YAKIMA, Wash. -- The John Steidel design at the Apple Tree Golf Course doesn't make coveted "best-of" lists by Golfweek or Golf Digest anymore, although something even more appealing continues to attract players.
The club's famous apple-shaped island green draws golfers from near and far.
Golf buddies Randy Fletcher, of Gig Harbor, and Rick Powell, of Bremerton, made the long trek from the Kitsap Peninsula south of Tacoma to remote central Washington earlier this summer to see the course for the first time.
When asked why, Powell said: "Just for the love of the game. You have to go see what they've got here. I would drive two hours for a course with a good reputation like this."
They are not the only outsiders making the scenic journey through the mountains to the arid central plains.
"That apple island green is a trademark," Apple Tree Head Professional Kevin Anderson said. "It attracts golfers from all over the world. Last year, we had groups of 12 to 20 players from Korea and Asia and Europe. They see the rest of the course, and they enjoy it. There are many other beautiful holes out there."
Apple Tree Golf Club: The course
The fruity theme of Apple Tree might come across as cheesy if the 6,971-yard course wasn't so darn good. Apple Tree and the neighborhood across the street blossomed from a century-old apple orchard owned by the Hull family.
Cousins John and Bill Borton, two of the original developers, had a hand in giving the routing its delicious motif back in 1992. The Bortons tweaked the final three holes of the original design to include the iconic island green at no. 17. They gave the massive 14,166-square-foot green a steady slope from back to front, so the apple and bunker stem look more prominent from the elevated tee boxes 180 yards away.
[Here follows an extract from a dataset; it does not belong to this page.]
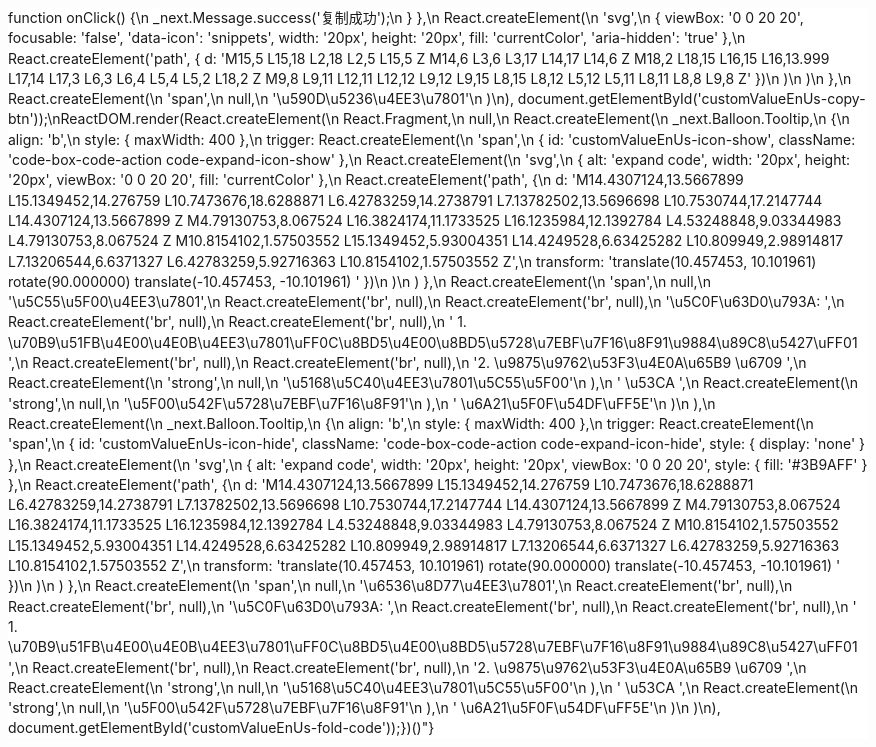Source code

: function onClick() {\n                    _next.Message.success('复制成功');\n                } },\n            React.createElement(\n                'svg',\n                { viewBox: '0 0 20 20', focusable: 'false', 'data-icon': 'snippets', width: '20px', height: '20px', fill: 'currentColor', 'aria-hidden': 'true' },\n                React.createElement('path', { d: 'M15,5 L15,18 L2,18 L2,5 L15,5 Z M14,6 L3,6 L3,17 L14,17 L14,6 Z M18,2 L18,15 L16,15 L16,13.999 L17,14 L17,3 L6,3 L6,4 L5,4 L5,2 L18,2 Z M9,8 L9,11 L12,11 L12,12 L9,12 L9,15 L8,15 L8,12 L5,12 L5,11 L8,11 L8,8 L9,8 Z' })\n            )\n        )\n    },\n    React.createElement(\n        'span',\n        null,\n        '\\u590D\\u5236\\u4EE3\\u7801'\n    )\n), document.getElementById('customValueEnUs-copy-btn'));\nReactDOM.render(React.createElement(\n    React.Fragment,\n    null,\n    React.createElement(\n        _next.Balloon.Tooltip,\n        {\n            align: 'b',\n            style: { maxWidth: 400 },\n            trigger: React.createElement(\n                'span',\n                { id: 'customValueEnUs-icon-show', className: 'code-box-code-action code-expand-icon-show' },\n                React.createElement(\n                    'svg',\n                    { alt: 'expand code', width: '20px', height: '20px', viewBox: '0 0 20 20', fill: 'currentColor' },\n                    React.createElement('path', {\n                        d: 'M14.4307124,13.5667899 L15.1349452,14.276759 L10.7473676,18.6288871 L6.42783259,14.2738791 L7.13782502,13.5696698 L10.7530744,17.2147744 L14.4307124,13.5667899 Z M4.79130753,8.067524 L16.3824174,11.1733525 L16.1235984,12.1392784 L4.53248848,9.03344983 L4.79130753,8.067524 Z M10.8154102,1.57503552 L15.1349452,5.93004351 L14.4249528,6.63425282 L10.809949,2.98914817 L7.13206544,6.6371327 L6.42783259,5.92716363 L10.8154102,1.57503552 Z',\n                        transform: 'translate(10.457453, 10.101961) rotate(90.000000) translate(-10.457453, -10.101961) ' })\n                )\n            ) },\n        React.createElement(\n            'span',\n            null,\n            '\\u5C55\\u5F00\\u4EE3\\u7801',\n            React.createElement('br', null),\n            React.createElement('br', null),\n            '\\u5C0F\\u63D0\\u793A: ',\n            React.createElement('br', null),\n            React.createElement('br', null),\n            ' 1. \\u70B9\\u51FB\\u4E00\\u4E0B\\u4EE3\\u7801\\uFF0C\\u8BD5\\u4E00\\u8BD5\\u5728\\u7EBF\\u7F16\\u8F91\\u9884\\u89C8\\u5427\\uFF01 ',\n            React.createElement('br', null),\n            React.createElement('br', null),\n            '2. \\u9875\\u9762\\u53F3\\u4E0A\\u65B9 \\u6709 ',\n            React.createElement(\n                'strong',\n                null,\n                '\\u5168\\u5C40\\u4EE3\\u7801\\u5C55\\u5F00'\n            ),\n            ' \\u53CA ',\n            React.createElement(\n                'strong',\n                null,\n                '\\u5F00\\u542F\\u5728\\u7EBF\\u7F16\\u8F91'\n            ),\n            ' \\u6A21\\u5F0F\\u54DF\\uFF5E'\n        )\n    ),\n    React.createElement(\n        _next.Balloon.Tooltip,\n        {\n            align: 'b',\n            style: { maxWidth: 400 },\n            trigger: React.createElement(\n                'span',\n                { id: 'customValueEnUs-icon-hide', className: 'code-box-code-action code-expand-icon-hide', style: { display: 'none' } },\n                React.createElement(\n                    'svg',\n                    { alt: 'expand code', width: '20px', height: '20px', viewBox: '0 0 20 20', style: { fill: '#3B9AFF' } },\n                    React.createElement('path', {\n                        d: 'M14.4307124,13.5667899 L15.1349452,14.276759 L10.7473676,18.6288871 L6.42783259,14.2738791 L7.13782502,13.5696698 L10.7530744,17.2147744 L14.4307124,13.5667899 Z M4.79130753,8.067524 L16.3824174,11.1733525 L16.1235984,12.1392784 L4.53248848,9.03344983 L4.79130753,8.067524 Z M10.8154102,1.57503552 L15.1349452,5.93004351 L14.4249528,6.63425282 L10.809949,2.98914817 L7.13206544,6.6371327 L6.42783259,5.92716363 L10.8154102,1.57503552 Z',\n                        transform: 'translate(10.457453, 10.101961) rotate(90.000000) translate(-10.457453, -10.101961) ' })\n                )\n            ) },\n        React.createElement(\n            'span',\n            null,\n            '\\u6536\\u8D77\\u4EE3\\u7801',\n            React.createElement('br', null),\n            React.createElement('br', null),\n            '\\u5C0F\\u63D0\\u793A: ',\n            React.createElement('br', null),\n            React.createElement('br', null),\n            ' 1. \\u70B9\\u51FB\\u4E00\\u4E0B\\u4EE3\\u7801\\uFF0C\\u8BD5\\u4E00\\u8BD5\\u5728\\u7EBF\\u7F16\\u8F91\\u9884\\u89C8\\u5427\\uFF01 ',\n            React.createElement('br', null),\n            React.createElement('br', null),\n            '2. \\u9875\\u9762\\u53F3\\u4E0A\\u65B9 \\u6709 ',\n            React.createElement(\n                'strong',\n                null,\n                '\\u5168\\u5C40\\u4EE3\\u7801\\u5C55\\u5F00'\n            ),\n            ' \\u53CA ',\n            React.createElement(\n                'strong',\n                null,\n                '\\u5F00\\u542F\\u5728\\u7EBF\\u7F16\\u8F91'\n            ),\n            ' \\u6A21\\u5F0F\\u54DF\\uFF5E'\n        )\n    )\n), document.getElementById('customValueEnUs-fold-code'));})()</script>"}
Other spots during the round reinforce the theme as well. An orchard along the front nine continues to bear fruit. Anderson said customers regularly eat apples and pears off of trees near the third hole in the fall. Even the series of ponds that makes the tee shots of the demanding par-4 ninth and the tricky par-5 18th so tough is shaped like an apple, a view only seen from an airplane or Google Earth.
The finishing hole ends the day with a risk-reward tee shot and a tough, uphill approach in the shadow of the log-cabin-style clubhouse. A huge, apple-shaped bunker filled with reddish-brown crushed lava rock was carved into the hillside below the final double green.
Overall, the two nines feel completely different. Several good par 4s stock the more scenic front side. Homes choke away some of the natural feel of the first six holes of the back nine, although there are a number of nice man-made water features. A huge waterfall spouts from a rock pile near the 14th green.
The name Apple Tree Resort can be a bit misleading. The club sold off the condos it once rented for stay-and-plays and now encourages packages with a local hotel. Still, Fletcher and Powell were left impressed by the entire experience.
"I like it," Fletcher said of the layout. "It gives you generous driving areas. The greens are in good shape. There's a lot of right to left and left to right (holes). You can't just belt shots. You've got to do course management.”
Apple Tree Golf Club: The verdict
I'm not a big fan of golf gimmicks, but Apple Tree Golf Club pulls it off. The cool 17th hole elicits similar feelings to playing the island green on no. 17 of the PLAYERS Stadium Course at TPC Sawgrass . You're thinking about playing the hole in the back of your mind throughout the round, and there's plenty of nerves once you actually reach the tee.
It's the highlight of the day, and yet, I'm not even sure it's the best hole on the course. That honor might go to the no. 1-handicap, the par-4 fourth hole. The course could stand on its own merits without the unique 17th hole, but the apple-shaped green just takes things to another level.